USA: ABA to honor five with Outstanding Young Military Lawyer Award

CHICAGO, June 13, 2024 — Five attorneys will receive the 2024 Outstanding Young Military Lawyer Award, a joint effort of the ABA Young Lawyers Division and Judge Advocate Association, which recognizes the legal contributions of one young judge advocate from each uniformed service: the U.S. Army, U.S. Navy, U.S. Air Force, U.S. Marine Corps and U.S. Coast Guard. The honorees will be recognized during the ABA Annual Meeting in Chicago on Saturday, Aug. 2, at an award ceremony at 11:15 a.m. and also at the YLD Annual Meeting Assembly from 1:30-4:30 p.m.

The honorees are:

Army Capt. Hannah Miller entered active duty as a military police officer in 2013 and was assessed into the U.S. Army Judge Advocate General’s Corps in 2021. She has served in multiple positions, including as the military justice adviser for the 316th Cavalry Brigade and 194th Armored Brigade, senior trial counsel and then administrative law attorney for the Maneuver Center of Excellence and Fort Moore. Miller set herself apart from peers and superiors alike by overseeing 60 courts-martial as a senior trial counsel and taking on duties as both a contract and fiscal law attorney and environmental law attorney for an understaffed administrative law section for the Army’s largest Training and Doctrine Command installation.

Marine Corps Maj. Annie Barry Bruton entered active duty in 2013. After serving as a logistics officer, she attended law school and became a judge advocate in 2019. She has served in multiple positions to include trial counsel, administrative law officer-in-charge and as a forward-deployed staff judge advocate in Darwin, Australia. While deployed, Bruton supported a force of 1,800 sailors and Marines, advising commanders on 30 criminal cases, including three foreign criminal jurisdiction cases; and supported nine Marine Air-Ground Task Force-level, bilateral and multinational exercises with foreign partners. As a trial counsel and administrative law officer-in-charge, she handled more than 80 cases, serving as a prosecutor for a contested general court-martial, nine special courts-martial and 40 administrative separation boards.
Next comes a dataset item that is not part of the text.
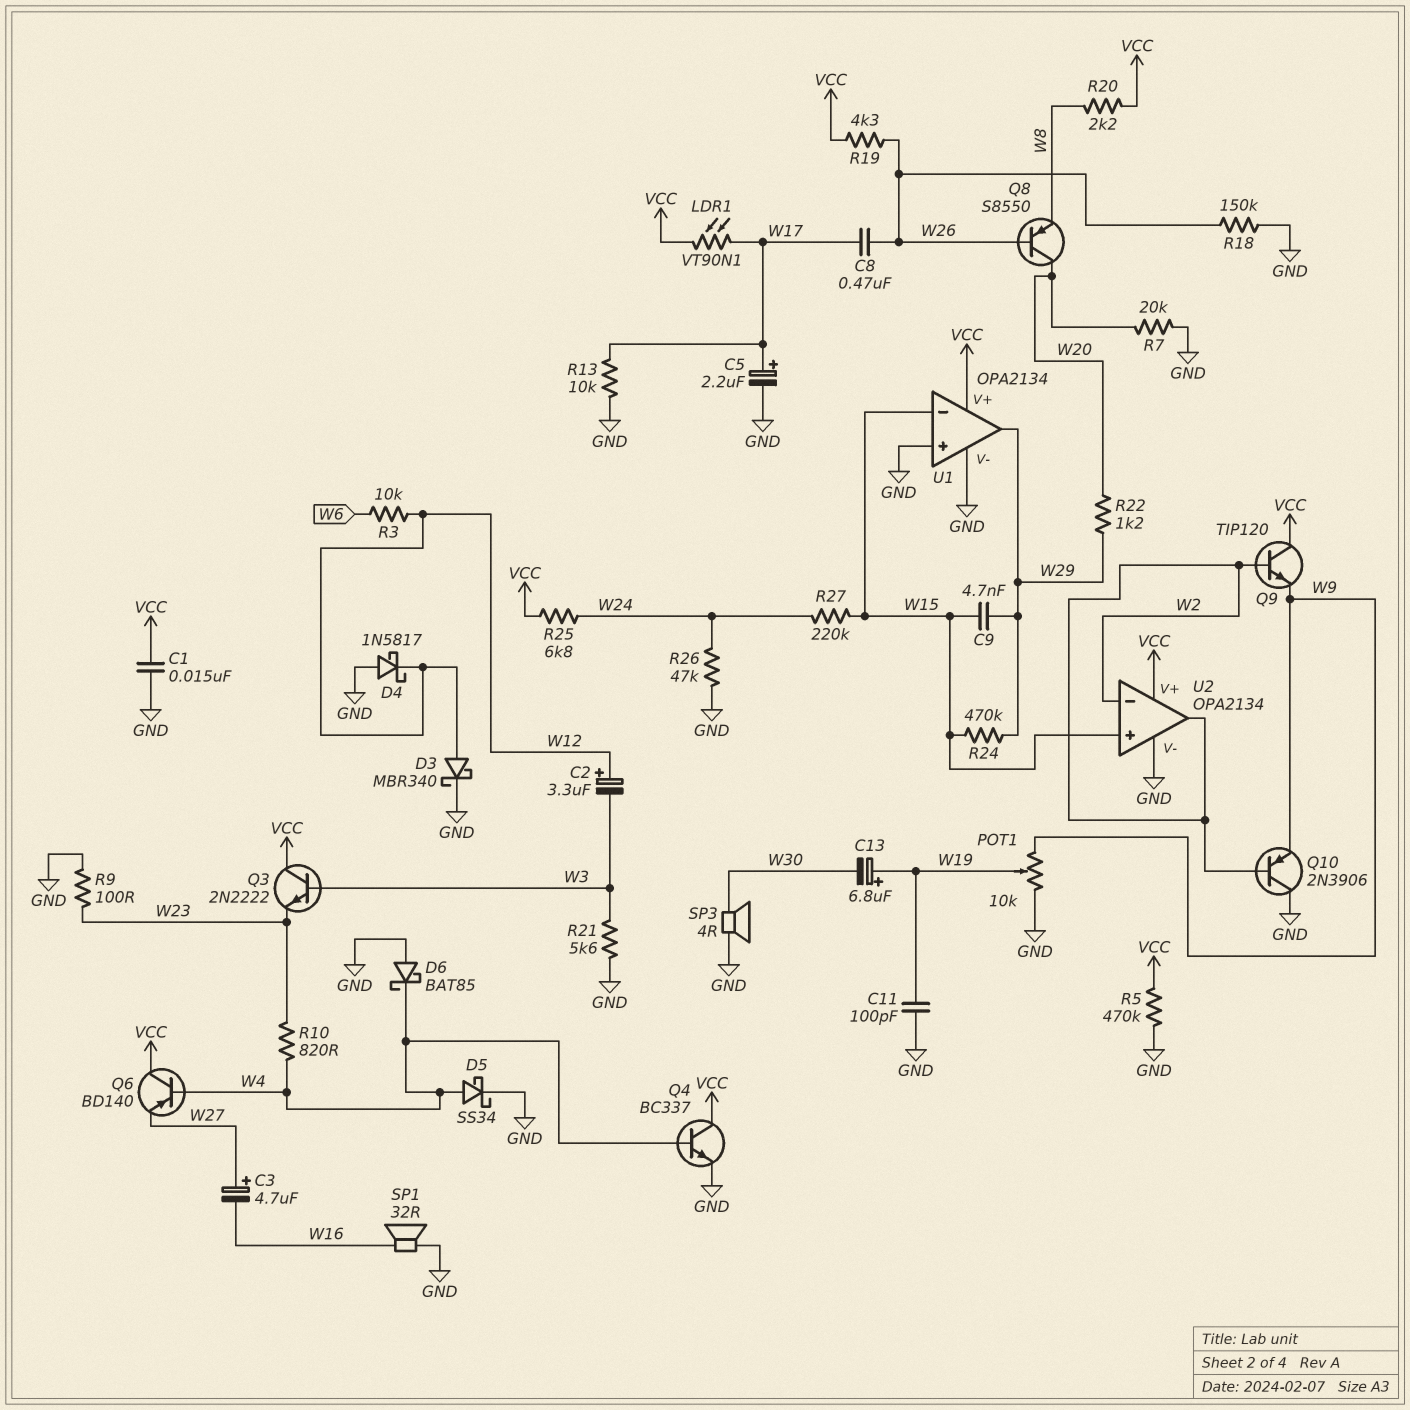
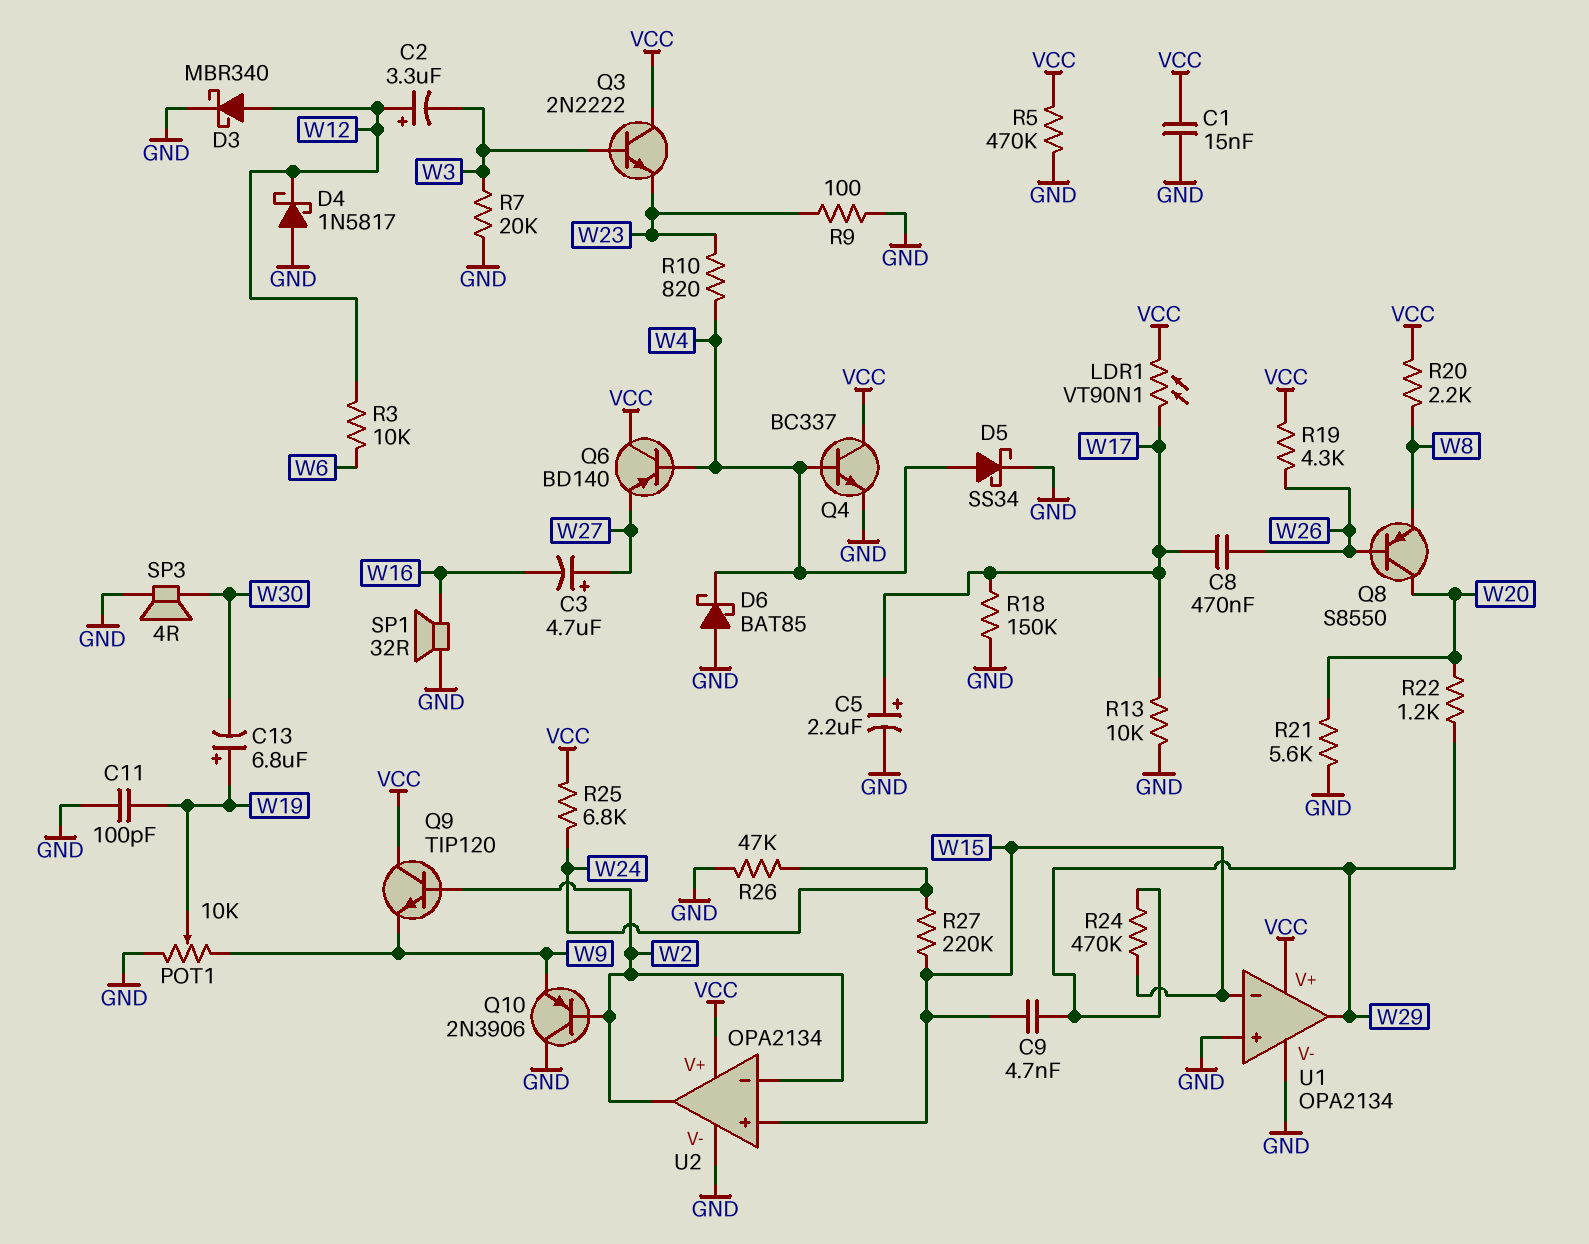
R7: 20k (GND, W20) -> 20k (GND, W3)
R18: 150k (GND, W26) -> 150k (GND, W17)
R21: 5.6k (GND, W3) -> 5.6k (GND, W20)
Navy Lt. Amy Zajac, a judge advocate since 2017, has advised numerous commands on a variety of legal issues spanning ethics, administrative, military justice, operational, international, fiscal and theater security law. She has executed legal engagements across 13 countries and promoted legal integration and interoperability in multinational exercises and operations, directly furthering the mission of the U.S. Navy. Zajac supported the Fleet and forward-deployed commands during the COVID-19 pandemic and regional crises, whether through novel approaches to legal assistance or timely and effective provision of critical legal guidance to commands and operators.

Air Force Capt. Anna Sturges joined the Reserve Officer Training Corps at the University of California, Berkeley, in 2012. After law school, she entered active duty as an Air Force Judge Advocate in 2018 and has served as a chief, military justice, area defense counsel and senior defense counsel. During the COVID-19 pandemic, Sturges successfully prosecuted a high-visibility infant murder trial while leading the Air Force’s fifth busiest military justice docket. After defending 427 military justice actions including 17 courts, she was advanced to senior defense counsel, supervising nine attorneys and paralegals while leading felony-level courts. Sturges was recognized with seven quarterly and annual awards, including the Military Justice and Discipline Directorate Company Grade Officer of 2023.

Coast Guard Lt. Cmdr. Erin Slycord entered active duty in 2002 and became a Coast Guard Judge Advocate in 2019. She has served in multiple positions, including as the legal adviser to the Office of Maritime Law Enforcement and Policy, where she distinguished herself as a key leader when she represented the United States on delegations negotiating bilateral maritime law enforcement agreements with Palau, the Federated States of Micronesia, Ecuador and Cote d’Ivoire, directly supporting presidential priorities and direction in National Security Memorandum 11 on Combating Illegal, Unreported and Unregulated Fishing and Associated Labor Abuses. Slycord also served as a special victims’ counsel in the Office of Member Advocacy and Legal Assistance.